1. A method for extraction of carotenoids from corn products using Pressurized Hot Water Extraction (PHWE).

2. The method of claim 1 wherein the corn product is wet distiller's grains (WDG) or dried distiller's grains and solubles (DDGS).

3. The method of claim 1 wherein the mass of starting material is varied to adjust the resulting extraction product yield.

4. The method of claim 1 wherein the volume of water is varied.

5. The method of claim 1 wherein the solvent comprises water and one or more additional suitable solvent.

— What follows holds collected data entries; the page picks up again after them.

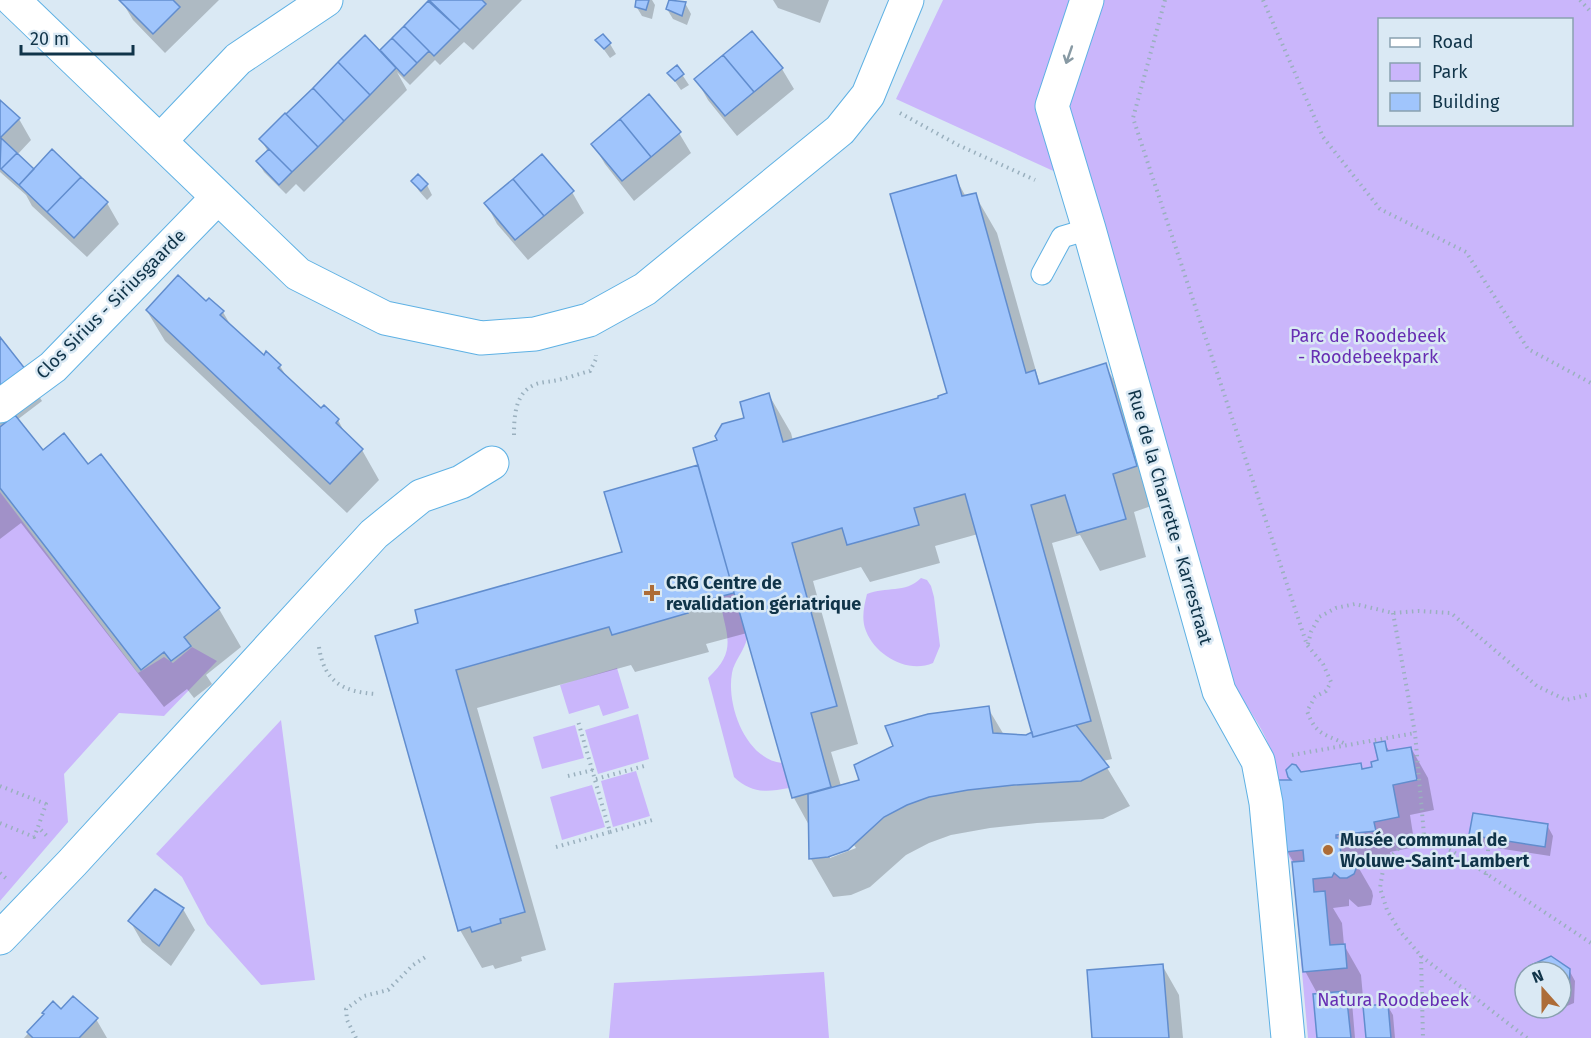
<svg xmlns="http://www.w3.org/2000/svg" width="1591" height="1038" font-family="'Fira Sans',sans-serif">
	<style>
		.green { fill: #cab6fb; fill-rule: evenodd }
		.shadow { fill: #0003; fill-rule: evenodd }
		.building { fill: #a0c5fc; stroke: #618dce; stroke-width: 1.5 }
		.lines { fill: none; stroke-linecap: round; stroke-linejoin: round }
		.service-casing { stroke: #5eb1e4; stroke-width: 23 }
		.minor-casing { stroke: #5eb1e4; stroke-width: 35 }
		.path { stroke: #9ab0be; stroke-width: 4; stroke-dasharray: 1.5 4.5; stroke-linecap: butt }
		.service { stroke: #fff; stroke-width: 21 }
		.minor { stroke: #fff; stroke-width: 33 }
		.oneway { stroke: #889aa4 }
		.poi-dot { fill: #ad6c37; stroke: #dae9f4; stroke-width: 2 }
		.labels { text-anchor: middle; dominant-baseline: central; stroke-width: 5; stroke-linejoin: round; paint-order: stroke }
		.street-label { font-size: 18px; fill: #103449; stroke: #dae9f4 }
		.park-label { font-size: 18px; fill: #672eb3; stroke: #dae9f4 }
		.poi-label { font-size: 18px; font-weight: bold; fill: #103449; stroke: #dae9f4; text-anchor: start }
	</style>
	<rect width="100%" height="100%" fill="#dae9f4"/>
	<path class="green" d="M943,0H1077L1060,174L896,99Z
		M1102,0H1591V1038H1308L1292,862C1276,837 1281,781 1270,749C1265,731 1244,702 1233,685L1068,109ZM1380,20H1572V124H1380ZM1525,972H1561V1008H1525Z
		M0,492L138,673L164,657L173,663L192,647L217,661L164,716L119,713L64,774L68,822L0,901Z
		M921,578L927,580L931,586L934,597L940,646L933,663C908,674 876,656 866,631C861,619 864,606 867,594C886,586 905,594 921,578Z
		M734,593C737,602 747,631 747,638C745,650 734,661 732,673C726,705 746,759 782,763L789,788C767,792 752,794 734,777L708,678C741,648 723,632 720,596Z
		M617,668L629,708L603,716L599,705L569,714L560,685Z
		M638,714L649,759L598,774L585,730Z
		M281,720L315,980L261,985L207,924L182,877L156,854Z
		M575,725L584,758L542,769L533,737Z
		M636,771L650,816L613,827L601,781Z
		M592,785L605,827L562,840L550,797Z
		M824,972L829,1038H609L614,983Z"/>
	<path class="shadow" d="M121,0H219L165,53L133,20Z
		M431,0H522L473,50L464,42L440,65L435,60L410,85L397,72L407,90L304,192L296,184L286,194L264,172L258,162L268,152L261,139L365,37L386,58L382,51Z
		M638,0H652L655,5L652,19L642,16L636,6Z
		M671,0L685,3L691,14L687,25L673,19L667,9Z
		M773,0H829L820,23L778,8Z
		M597,40L610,44L616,54L610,58Z
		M677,67L689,85L681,90L669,73Z
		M782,69L794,89L737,136L708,100L696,79Z
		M0,102L19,119L31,140L17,155L34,171L107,203L119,224L87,257L32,206L26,195L0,172Z
		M679,133L691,153L634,201L605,164L593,144Z
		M955,177L966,197L975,195L997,233L1038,378L1041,385L1105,365L1127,403L1157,504L1134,512L1146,557L1100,571L1080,535L1052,543L1112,759L1103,761L1130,806L1103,819L1037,823L990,828L951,835L929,843L906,855L870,887L851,895L833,897L811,859L810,827L794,798L747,633L706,644L709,652L635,672L631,665L477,708L546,950L521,957L522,961L495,969L493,965L482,968L460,930L377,637L624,553L719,441L746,419L769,395L791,433L793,441L940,399L948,394ZM978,534L1034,733L1026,736L1004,735L988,708L913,718L887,727L894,747L860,781L841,786L831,752L858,744L813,581L861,567L870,582L940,563L935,546ZM854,845L856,848L830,858V855Z
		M413,181L427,185L432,195L427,200L419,191Z
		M572,192L584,213L528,260L497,224L486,203Z
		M206,303L223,312L231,326L264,357L267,354L280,366L288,379L321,411L338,420L346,435L362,450L379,480L347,513L165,341L147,311Z
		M0,339L24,371L42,401L17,420L43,452L88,466L101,456L219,609L241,647L206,675L212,684L194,698L187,689L164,707L21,523L0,539Z
		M1384,743L1390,752L1411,748L1428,778L1434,810L1410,815L1415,847L1390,852L1392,861L1357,865L1372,891L1373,896L1371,905L1358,907L1349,899V906L1333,908L1342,923L1344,945L1361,975L1363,997L1349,999L1352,1002L1355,1038H1319L1318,995L1305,971L1294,863L1287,851L1292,781L1300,773L1360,765L1364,770L1373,768L1379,762Z
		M1547,825L1553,836L1550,856L1477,845L1471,835Z
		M183,909L195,930L171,966L142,942L130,921Z
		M1162,965L1179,995L1183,1038H1094Z
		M1569,970L1575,981L1574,1003L1553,1012L1547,1008H1561V972H1530Z
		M1387,1005L1393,1015L1395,1038H1367Z
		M61,1011L96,1019L107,1038H24L45,1015Z"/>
	<path class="building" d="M119,0H173L180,7L153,34Z
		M429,0H482L486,4L460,30Z
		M636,0H649L646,10L635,7Z
		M669,0L686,2L682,16L666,9Z
		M428,1L460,30L434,56L404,26Z
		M404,26L429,51L417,63L392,38Z
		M752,31L783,68L754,92L723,55Z
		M603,34L611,43L604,49L595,40Z
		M365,35L396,68L370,95L338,62Z
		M392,38L417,63L404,76L380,50Z
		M723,55L754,92L725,116L694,79Z
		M338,62L370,95L344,121L313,88Z
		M677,65L684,74L675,81L667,73Z
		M313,88L344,121L318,147L286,114Z
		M649,94L681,132L651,157L620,119Z
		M0,100L20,118L0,138Z
		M285,113L318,147L292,172L259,139Z
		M620,119L651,157L622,181L591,144Z
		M1,138L17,153L1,169L0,168Z
		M52,149L81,177L47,212L19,185Z
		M269,149L292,172L279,185L256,161Z
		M17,153L34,169L19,185L1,169Z
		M542,154L574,191L544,216L513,179Z
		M418,174L428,184L421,191L411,181Z
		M956,175L962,196L976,193L1026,373L1035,370L1039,384L1106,363L1137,466L1113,474L1126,519L1077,533L1065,495L1031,505L1091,721L1033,737L965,494L914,508L919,525L847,545L842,528L792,543L837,706L811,713L831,787L792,798L693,448L717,440L715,436L722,424L744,418L740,402L769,393L783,442L938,398V396L947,393L890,194Z
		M81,177L108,202L74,238L47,212Z
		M513,179L544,216L515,240L484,203Z
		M178,275L206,301L209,298L224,311L220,315L264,355L266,351L281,365L278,368L321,408L324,405L339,419L336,423L363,449L330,484L146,310Z
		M0,337L26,370L0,389Z
		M15,415L43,450L64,433L88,464L101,454L220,608L184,637L191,646L171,661L164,652L141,670L0,488V427Z
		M698,465L734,593L685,606L688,613L612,635L609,627L456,670L525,912L500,919L501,923L472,932L470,927L458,931L375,636L418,623L415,610L622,552L604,492Z
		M989,706L993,733L1026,735L1032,732L1033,737L1076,725L1109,767L1081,781L1014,785L968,790L929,797L907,805L884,817L848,850L828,857L809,859L808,794L859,780L854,765L893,746L885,726L928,714Z
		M1385,741L1387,751L1411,747L1417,780L1393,785L1399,817L1374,822L1376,831L1336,835V838H1339L1341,854L1345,853L1353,857L1357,865L1356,869L1354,874L1347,878H1340L1334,873L1332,877L1313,879L1314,892L1325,891L1330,945L1345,944L1347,968L1303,972L1292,862L1304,861L1303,850L1285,852L1278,780H1291L1288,777L1286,770L1292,764L1296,765L1301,772L1361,763L1362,769L1372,767L1371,762L1378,760L1374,743Z
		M1473,813L1548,824L1545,847L1469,835Z
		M155,889L184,908L159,946L128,921Z
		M1551,956L1570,969L1569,993L1561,996V972H1529V966Z
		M1163,964L1169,1038H1092L1087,970Z
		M1346,991L1351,1038H1317L1313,994Z
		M73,996L98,1018L79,1038H33L27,1032L44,1014L42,1013L53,1001L61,1009Z
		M1388,1004L1391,1038H1366L1363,1006Z"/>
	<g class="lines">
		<g class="service-casing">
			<path id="service" d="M1042,274L1062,237L1089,229"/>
		</g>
		<g class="minor-casing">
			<path id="minor" d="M13,0L298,274L385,318L481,338L535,334L589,320L645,289L840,130L868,95L907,0
				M1087,0L1052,106L1089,229L1219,691L1258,761L1266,803L1288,1038
				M160,141L238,59L326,0
				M0,406L53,367L218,197
				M0,938L72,863L374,534L421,496L461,482L492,463"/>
		</g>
		<path class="path" d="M1165,0L1133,118L1307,645L1323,664L1331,682L1326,691L1315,697L1307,711C1316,735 1324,734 1346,744
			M1263,0L1323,137L1380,209L1466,252L1528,349L1591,383
			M1580,0L1591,12
			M900,113L958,145L1035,180
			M514,435C514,417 515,393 534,385C540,382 547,382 553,381C565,379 578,374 590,371L596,359V355
			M1393,613L1415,733L1424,835
			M1308,644L1311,632L1319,617L1336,608L1355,604L1393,613L1418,611L1451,613L1537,686L1566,700L1591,694
			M319,647C324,681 342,692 376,694
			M1292,755L1415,733
			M568,776L593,770
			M596,779L644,766
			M0,786L46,804L38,827L47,836
			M0,823L34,837L38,827
			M610,832L656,819
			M556,847L610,832L578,721
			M0,873L8,880
			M1486,875L1489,839
			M1421,956L1423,1038
			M356,1038L347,1020L346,1009L364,996L388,990L413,965L427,956
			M1527,1038L1421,956L1399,930L1387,910L1380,888L1384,864L1399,848L1424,835L1452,851L1591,943"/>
		<use href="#service" class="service"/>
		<use href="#minor" class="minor"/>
	</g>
	<defs><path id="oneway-shaft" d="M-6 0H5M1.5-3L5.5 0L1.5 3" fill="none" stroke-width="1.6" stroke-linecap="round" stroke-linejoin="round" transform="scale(1.5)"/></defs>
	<use class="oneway" href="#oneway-shaft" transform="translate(1069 55) rotate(109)"/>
	<g class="poi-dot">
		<path d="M649 584h6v6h6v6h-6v6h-6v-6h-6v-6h6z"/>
		<circle cx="1328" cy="850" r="6"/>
	</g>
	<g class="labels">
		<g class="street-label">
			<text transform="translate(111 304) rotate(-45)">Clos Sirius - Siriusgaarde</text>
			<text transform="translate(1170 517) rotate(74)">Rue de la Charrette - Karrestraat</text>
		</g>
		<g class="park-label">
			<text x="1368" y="336">Parc de Roodebeek<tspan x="1368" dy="21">- Roodebeekpark</tspan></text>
			<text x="1393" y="1000">Natura Roodebeek</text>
		</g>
		<g class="poi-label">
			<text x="666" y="583">CRG Centre de<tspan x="666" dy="21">revalidation gériatrique</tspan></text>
			<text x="1340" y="840">Musée communal de<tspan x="1340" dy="21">Woluwe-Saint-Lambert</tspan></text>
		</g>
	</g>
	<rect x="1378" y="18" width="195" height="108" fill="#dae9f4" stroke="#89a1b0" stroke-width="1.5"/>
	<rect x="1390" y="38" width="30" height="9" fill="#ffffff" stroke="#89a1b0" stroke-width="1.5"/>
	<text x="1432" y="48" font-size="18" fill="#103449">Road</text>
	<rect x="1390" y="63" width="30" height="18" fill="#cab6fb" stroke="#89a1b0" stroke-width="1.5"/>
	<text x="1432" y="78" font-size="18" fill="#103449">Park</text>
	<rect x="1390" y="93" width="30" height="18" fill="#a0c5fc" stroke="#89a1b0" stroke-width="1.5"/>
	<text x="1432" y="108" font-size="18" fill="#103449">Building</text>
	<g transform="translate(1543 990) rotate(339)"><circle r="28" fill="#dae9f4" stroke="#89a1b0" stroke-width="1.5"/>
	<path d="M0-4.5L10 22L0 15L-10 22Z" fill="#ad6c37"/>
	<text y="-9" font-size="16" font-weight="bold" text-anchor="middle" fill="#103449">N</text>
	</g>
	<path d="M21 45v9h112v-9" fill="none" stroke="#103449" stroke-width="3"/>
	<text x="30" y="45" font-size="18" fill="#103449" stroke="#dae9f4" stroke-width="4.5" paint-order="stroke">20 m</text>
</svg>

6. The method of claim 1 wherein the time or extraction is varied to adjust the resulting extraction product yield.

7. The method of claim 1 wherein the pressure of the extraction vessel is adjusted to vary the resulting extraction product yield.

8. The method of claim 1 wherein the extraction product is further processed by one or more of the following methods: separation, centrifugation, foam fractionalization, resolubilization, or chromatography.

9. The method of claim 1 where the carotenoid is lutein or zeaxanthin.

10. A process for carotenoid extraction from corn products comprising the steps:

a. preparing a sample of corn products for extraction;

b. subjecting a sample of corn products to pressure hot-water extraction treatment in an extraction vessel;

c. monitoring the pressure, temperature, and time components of the reaction conditions of the extraction process;

d. collecting the extraction products;

e. refining the extraction products to collect the carotenoids.

11. The process of claim 10 where the pressure, temperature, and time components are monitored such that the dielectric constant of water changes as pressure increases which allows for greater solubilization of more hydrophobic compounds, for sufficient time to effect extraction of the carotenoids, but does not overly degrade the carotenoids that are thermally labile.

12. The process of claim 10 where the corn product is wet distiller's grains (WDG) or dried distiller's grains and solubles (DDGS).

13. The process of claim 10 where the carotenoid is lutein or zeaxanthin.

14. The process of claim 10 where one or more co-solvents other than water are used in the extraction process.

15. The process of claim 10 where the extraction products are refined by one or more of the following methods: separation, centrifugation, foam fractionalization, resolubilization, or chromatography.